The wages of an S corporation’s employee-stockholder are NOT treated as qualified business income (QBI) that is eligible for the individual’s 199A deduction. However, the corporation deducts these wages as a business expense when it calculates the profit that passes through to the shareholder as QBI on Schedule K-1. Thus, larger wages mean less K-1 flow-through income (QBI) and thus a smaller 199A deduction (as that is equal to 20% of QBI). In this case, S corporations tend to minimize stockholders’ salaries in order to maximize flow-through income; this strategy increases the employee-stockholder’s 199A deduction and lowers the payroll taxes for both the corporation and the employee-stockholder.
If married taxpayers who are filing a joint return have 1040 taxable income that exceeds $315,000 (or $157,500 for those with other filing statuses), the 199A deduction begins to be subject to a wage limitation. Once the 1040 taxable income for married taxpayers filing jointly exceeds $415,000 (or $207,500 for those with other filing statuses), the wage limitation is fully phased in. In that event, the 199A deduction becomes the lesser of the wage limitation or 20% of the QBI; if the wage limitation is zero, there is no 199A deduction.The wage limitation comprises the wages that the corporation paid, including those paid to stockholders, plus the unadjusted cost of the qualified property that the corporation owned and used during the year. To be more specific, the wage limitation is the larger of 50% of the wages that the corporation paid or 25% of the corporation’s paid wages plus 2.5% of the unadjusted cost of its qualified property.
Thus, for those high-income shareholders for whom the wage limitation applies, if the corporation pays no wages and has no qualified property, the shareholder will not have a 199A deduction.
If an S corporation is a specified service trade or business, the 199A deduction phases out; for married taxpayers who are filing a joint return, it phases out at taxable incomes between $315,000 and $415,000 (for those with other filing statuses, it phases out between $157,500 and $207,500). The IRS describes specified service trades or businesses are those in the fields of health, law, accounting, actuarial science, performing arts, athletics, consulting, financial services, and brokerage services, as well as those for which reputation and/or skill are contributing factors (for more details on what constitutes an specified service trade or business, please give this office a call).

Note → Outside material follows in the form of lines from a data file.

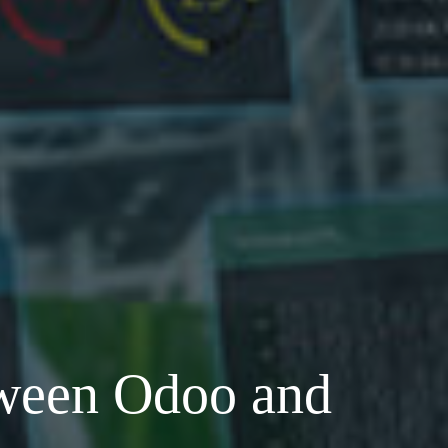
ween Odoo and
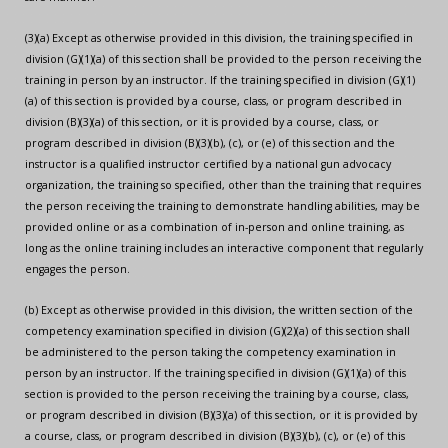
(3)(a) Except as otherwise provided in this division, the training specified in
division (G)(1)(a) of this section shall be provided to the person receiving the
training in person by an instructor. If the training specified in division (G)(1)
(a) of this section is provided by a course, class, or program described in
division (B)(3)(a) of this section, or it is provided by a course, class, or
program described in division (B)(3)(b), (c), or (e) of this section and the
instructor is a qualified instructor certified by a national gun advocacy
organization, the training so specified, other than the training that requires
the person receiving the training to demonstrate handling abilities, may be
provided online or as a combination of in-person and online training, as
long as the online training includes an interactive component that regularly
engages the person.
(b) Except as otherwise provided in this division, the written section of the
competency examination specified in division (G)(2)(a) of this section shall
be administered to the person taking the competency examination in
person by an instructor. If the training specified in division (G)(1)(a) of this
section is provided to the person receiving the training by a course, class,
or program described in division (B)(3)(a) of this section, or it is provided by
a course, class, or program described in division (B)(3)(b), (c), or (e) of this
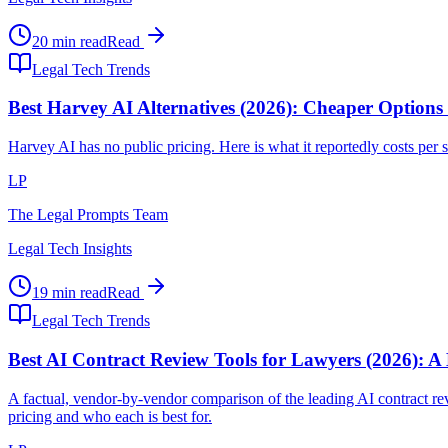
20 min read
Read
Legal Tech Trends
Best Harvey AI Alternatives (2026): Cheaper Options
Harvey AI has no public pricing. Here is what it reportedly costs per se
LP
The Legal Prompts Team
Legal Tech Insights
19 min read
Read
Legal Tech Trends
Best AI Contract Review Tools for Lawyers (2026): A
A factual, vendor-by-vendor comparison of the leading AI contract
pricing and who each is best for.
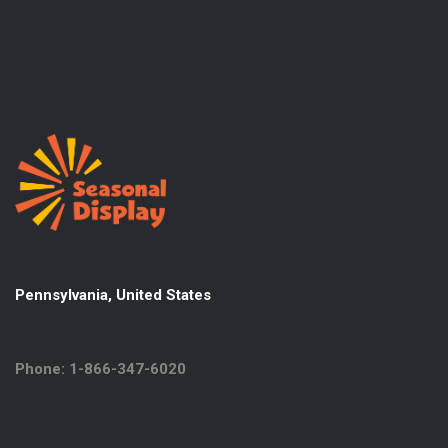
Pennsylvania, United States
Phone: 1-866-347-6020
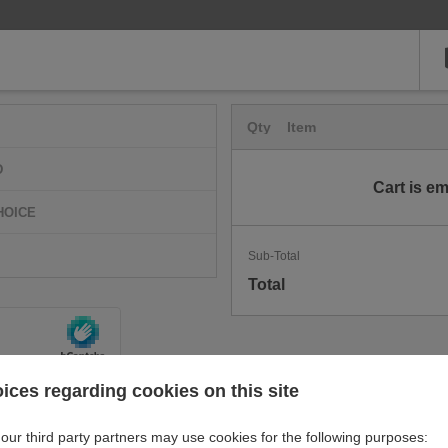
Qty
Item
D
Cart is e
HOICE
Sub-Total
Total
ices regarding cookies on this site
our third party partners may use cookies for the following purposes:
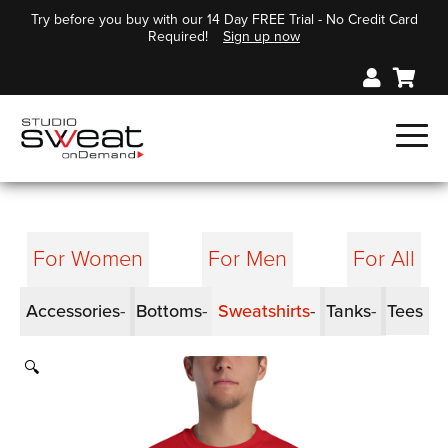
Try before you buy with our 14 Day FREE Trial - No Credit Card
Required!
Sign up now
For Women
For Men
For All
Accessories
Bottoms
Sweatshirts
Tanks
Tees
🔍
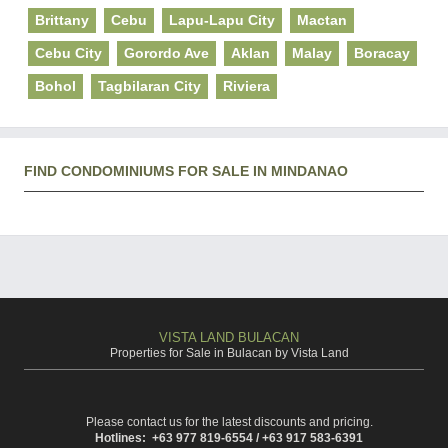
Brittany
Cebu
Lapu-Lapu City
Mactan
Cebu City
Gorordo Ave
Aklan
Malay
Boracay
Bohol
Tagbilaran City
Riviera
FIND CONDOMINIUMS FOR SALE IN MINDANAO
VISTA LAND BULACAN
Properties for Sale in Bulacan by Vista Land
Please contact us for the latest discounts and pricing.
Hotlines: +63 977 819-6554 / +63 917 583-6391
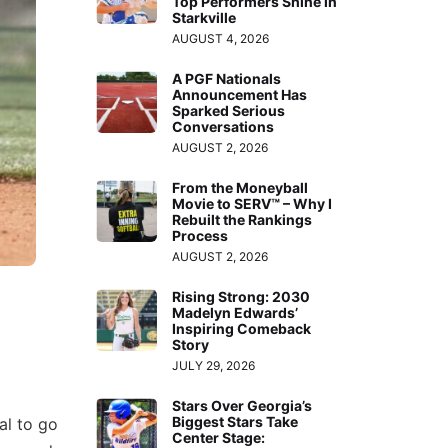
Top Performers Shine in
Starkville
AUGUST 4, 2026
A PGF Nationals
Announcement Has
Sparked Serious
Conversations
AUGUST 2, 2026
From the Moneyball
Movie to SERV™ – Why I
Rebuilt the Rankings
Process
AUGUST 2, 2026
Rising Strong: 2030
Madelyn Edwards’
Inspiring Comeback
Story
JULY 29, 2026
Stars Over Georgia’s
Biggest Stars Take
al to go
Center Stage:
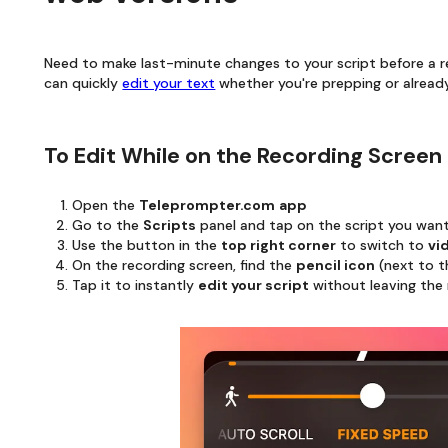
Need to make last-minute changes to your script before a 
can quickly
edit your text
whether you're prepping or already
To Edit While on the Recording Screen
Open the
Teleprompter.com
app
Go to the
Scripts
panel and tap on the script you wan
Use the button in the
top right corner
to switch to
vi
On the recording screen, find the
pencil icon
(next to t
Tap it to instantly
edit your script
without leaving the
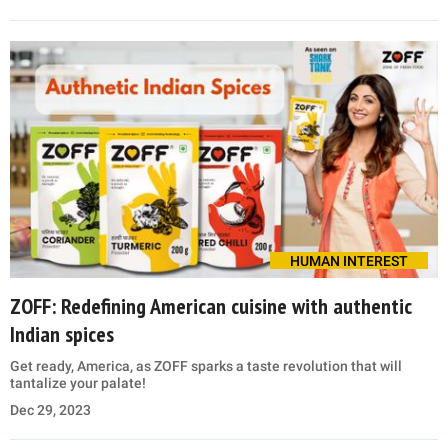
HUMAN INTEREST
ZOFF: Redefining American cuisine with authentic
Indian spices
Get ready, America, as ZOFF sparks a taste revolution that will
tantalize your palate!
Dec 29, 2023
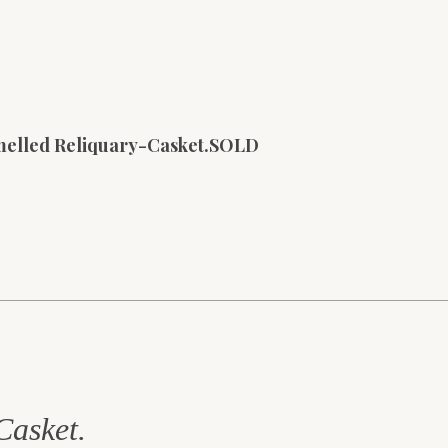
melled Reliquary-Casket.SOLD
Casket.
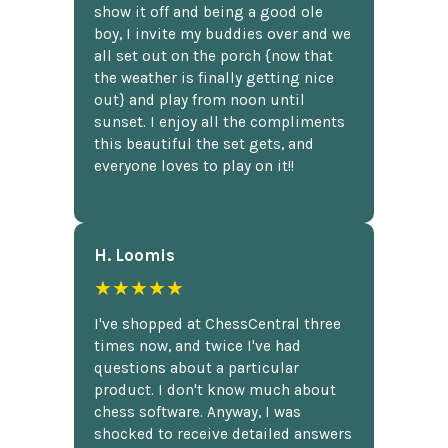
show it off and being a good ole
boy, I invite my buddies over and we
all set out on the porch {now that
the weather is finally getting nice
out} and play from noon until
sunset. I enjoy all the compliments
this beautiful the set gets, and
everyone loves to play on it!!
H. Loomis
★★★★★
I've shopped at ChessCentral three
times now, and twice I've had
questions about a particular
product. I don't know much about
chess software. Anyway, I was
shocked to receive detailed answers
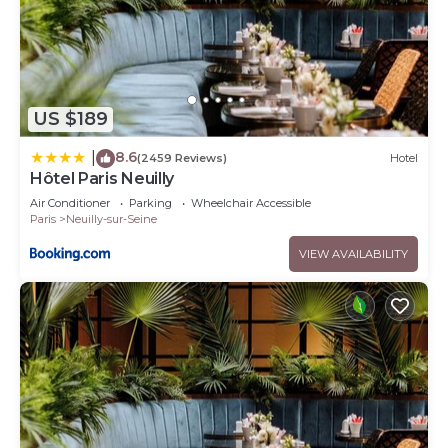
US $189
8.6
|
(2459 Reviews)
Hotel
Hôtel Paris Neuilly
Air Conditioner
Parking
Wheelchair Accessible
Paris
Neuilly-sur-Seine
VIEW AVAILABILITY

Thus, if married taxpayers who are filing jointly have taxable income in excess of $415,000 (or $207,500 for those with other filing statuses), they receive no benefit from the wage limitation; therefore, they also tend to minimize their reasonable compensation in order to minimize their FICA taxes.
Of course, taxpayers cannot pick and choose a particular level of reasonable compensation to minimize their taxes or maximize their deductions; therein lies a trap. Taxpayers instead should consider all the factors related to reasonable compensation. However, pulling all the data together to support such a determination can be difficult and time-consuming. Some commercial firms have the necessary data and resources to properly apply the various factors mentioned in this article so as to determine the proper level of reasonable compensation; this can provide backup in the case of an IRS challenge.